- What the task requires: In the forum thread below about baking eggrolls instead of frying them, translate this sentence into Spanish: "I rub them with a little oil first."

══ Reading passage ══

# Do you have to fry eggrolls?



## MostlyWater (Jul 10, 2008)

I got the wrappers and hope to get the rest of the ingredients over the weekend and make them next weeek - but I don't want to fry them, think they'd be OK baked?


----------



## elaine l (Jul 10, 2008)

I have baked them.  I rub them with a little oil first.


----------



## quicksilver (Jul 10, 2008)

I never steamed them, but i would imangine you could, in a bamboo steamer, with the end facing down. 
We have a new member from a couple of days ago that could probably answer you, but I can't remember her name. 
I'll look back and come back. Then you can PM her.
...........................................................................

*OKay, I found her name: Moon2008. I'm sure she'll be able to help you.*

*.................................................................................*


----------



## GrillingFool (Jul 10, 2008)

ditto. About 400 degrees for 15 minutes or so, flip once..
if I remember correctly.


----------



## MostlyWater (Jul 10, 2008)

Okay, Thanks.


----------



## GB (Jul 10, 2008)

I have baked them. The do not come out as good, but they are certainly passable.


----------



## GB (Jul 10, 2008)

Just curious, why don't you want to fry them? On another post you want to fry kugel instead of baking and here you want to bake eggrolls instead of frying. Those two things just seem backwards to me, not that there is anything wrong with doing it that way.


----------



## GotGarlic (Jul 10, 2008)

MostlyWater said:


> I got the wrappers and hope to get the rest of the ingredients over the weekend and make them next weeek - but I don't want to fry them, think they'd be OK baked?



As an alternative, in the future, you could make Thai spring rolls instead. They're not cooked at all (although if there's any meat in the filling, that's cooked beforehand). Here's my recipe: http://www.discusscooking.com/forums/f21/thai-spring-rolls-spicy-peanut-sauce-43904.html


----------



## ironchef (Jul 10, 2008)

Crispy rolls are usually referred to as "spring rolls" and use dough as the wrapping. Uncooked rice paper wrapped rolls are usually referred to as "summer rolls". 

Although you can bake it, like GB hinted, it sort of defeats the purpose. You won't get the same crispyness and flavor from deep or pan frying them.


----------



## GotGarlic (Jul 10, 2008)

═══
══ Entries supplied ══

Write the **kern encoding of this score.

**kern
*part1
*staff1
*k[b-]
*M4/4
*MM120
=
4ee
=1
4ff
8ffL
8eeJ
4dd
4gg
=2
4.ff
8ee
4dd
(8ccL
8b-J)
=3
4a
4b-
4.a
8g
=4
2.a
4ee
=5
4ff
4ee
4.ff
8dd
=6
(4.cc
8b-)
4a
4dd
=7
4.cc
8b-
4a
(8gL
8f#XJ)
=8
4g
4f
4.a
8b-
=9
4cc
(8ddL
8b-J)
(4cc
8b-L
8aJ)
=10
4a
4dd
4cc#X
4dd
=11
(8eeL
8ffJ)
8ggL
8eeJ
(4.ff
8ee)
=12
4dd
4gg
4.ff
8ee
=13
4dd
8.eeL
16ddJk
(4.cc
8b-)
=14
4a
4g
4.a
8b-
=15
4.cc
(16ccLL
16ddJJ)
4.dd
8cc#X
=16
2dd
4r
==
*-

═══

- Response below: Primero los unto con un poco de aceite.